Made from teak and limba wood, Kay Bojesen’s wooden Monkey has been a beloved Danish design object for 70 years. Nobody ever really needs a wooden monkey, of course, but it’s become customary in Denmark to give this classic character as a gift. If you’re lucky, you might receive one at a graduation, wedding or another special occasion. If not, then Monkey is available as a gift to yourself in three sizes and three different colours.

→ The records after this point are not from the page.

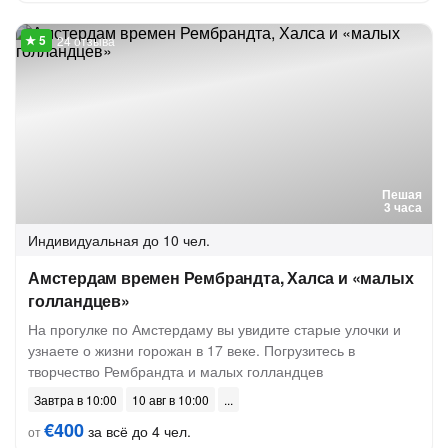
24 отзыва
Пешая
3 часа
Индивидуальная
до 10 чел.
Амстердам времен Рембрандта, Халса и «малых
голландцев»
На прогулке по Амстердаму вы увидите старые улочки и
узнаете о жизни горожан в 17 веке. Погрузитесь в
творчество Рембрандта и малых голландцев
Завтра в 10:00
10 авг в 10:00
€400
за всё до 4 чел.
от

Press Coffee Maker by Arne Jacobsen

Press Coffee maker Stelton Arne Jacobsen

Via Stelton

No Danish home is complete without at least one design from Arne Jacobsen, the master of modernism. Although Stelton is otherwise best known for its EM77 vacuum jug—a design classic in its own right—the brand also produces Jacobsen’s iconic Cylinda-line homeware. The coffee press—made with lightly brushed stainless steel—is a timeless Jacobsen piece that can be put to use every day.


Louis Poulsen


PH 5 Louis Poulsen

Via Louis Poulsen

Peep through the windows of Copenhagen apartments, and it won’t take long before you spot a Poul Henningsen-designed pendant lamp. Henningsen, an architect, created a whole range of floor, pendant and wall lamps for lighting brand Louis Poulsen, including the famously flamboyant PH Artichoke Lamp. The PH5 Pendant, a more subtle style from 1958, is designed to emit soft, flattering light (Henningsen created it for his mother, after she complained that her skin looked more wrinkled under harsh light).

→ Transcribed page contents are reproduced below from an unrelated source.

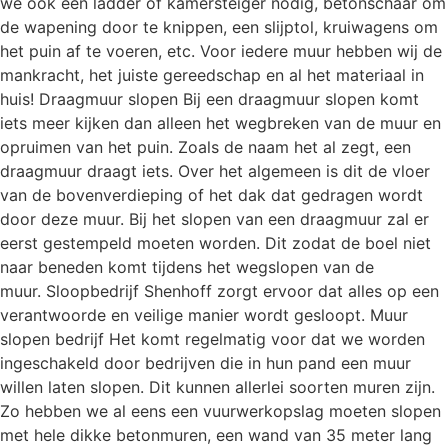
we ook een ladder of kamersteiger nodig, betonschaar om
de wapening door te knippen, een slijptol, kruiwagens om
het puin af te voeren, etc. Voor iedere muur hebben wij de
mankracht, het juiste gereedschap en al het materiaal in
huis! Draagmuur slopen Bij een draagmuur slopen komt
iets meer kijken dan alleen het wegbreken van de muur en
opruimen van het puin. Zoals de naam het al zegt, een
draagmuur draagt iets. Over het algemeen is dit de vloer
van de bovenverdieping of het dak dat gedragen wordt
door deze muur. Bij het slopen van een draagmuur zal er
eerst gestempeld moeten worden. Dit zodat de boel niet
naar beneden komt tijdens het wegslopen van de
muur. Sloopbedrijf Shenhoff zorgt ervoor dat alles op een
verantwoorde en veilige manier wordt gesloopt. Muur
slopen bedrijf Het komt regelmatig voor dat we worden
ingeschakeld door bedrijven die in hun pand een muur
willen laten slopen. Dit kunnen allerlei soorten muren zijn.
Zo hebben we al eens een vuurwerkopslag moeten slopen
met hele dikke betonmuren, een wand van 35 meter lang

Little Petra by Viggo Boesen

Little Petra Viggo Boesen

Originally introduced in 1938, the Little Petra lounge chair, with its low-slung seat and fluffy sheepskin upholstery, is emblematic of funkis style—the Danish response to Art Deco. Its designer, Viggo Boesen, was not one of Denmark’s heavyweight designers and only made 30 chairs at the time. Thankfully, Little Petra is becoming a modern classic after the Danish design house &Tradition began reissuing it a few years ago.


Carl Hansen & Son

CH24 Wishbone Chair by Hans J. Wegner

CH24 Wishbone Chair by Hans J. Wegner

Hans J. Wegner’s Wishbone Chair has come to be known as “the ideal chair” and “the essence of Danish design”—meaning hand-crafted, long-lasting and enduringly elegant. It was designed exclusively for Carl Hansen & Søn, and demand has seen it in continuous production since it was first introduced in 1950. Were it not already a classic design, the Wishbone Chair is now offered in over 50 variants and colors—a version that works for every home.

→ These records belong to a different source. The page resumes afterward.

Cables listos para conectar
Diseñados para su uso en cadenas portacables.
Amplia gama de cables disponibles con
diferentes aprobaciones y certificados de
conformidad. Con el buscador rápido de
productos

Flowerpot Lamp by Verner Panton

Flowerpot VP1 Verner Panton

Verner Panton has become synonymous with the ‘60s aesthetics. Take his endearing Flowerpot pendant lamp from 1968, which evokes the flower power spirit of the era. Panton’s endearing series of upside-down domes, reissued by &Tradition, comprises three sizes of pendants and two table lamps (one portable). The most iconic colourways stay true to Panton’s sixties spirit: Mustard, Red Brown and Dark Green.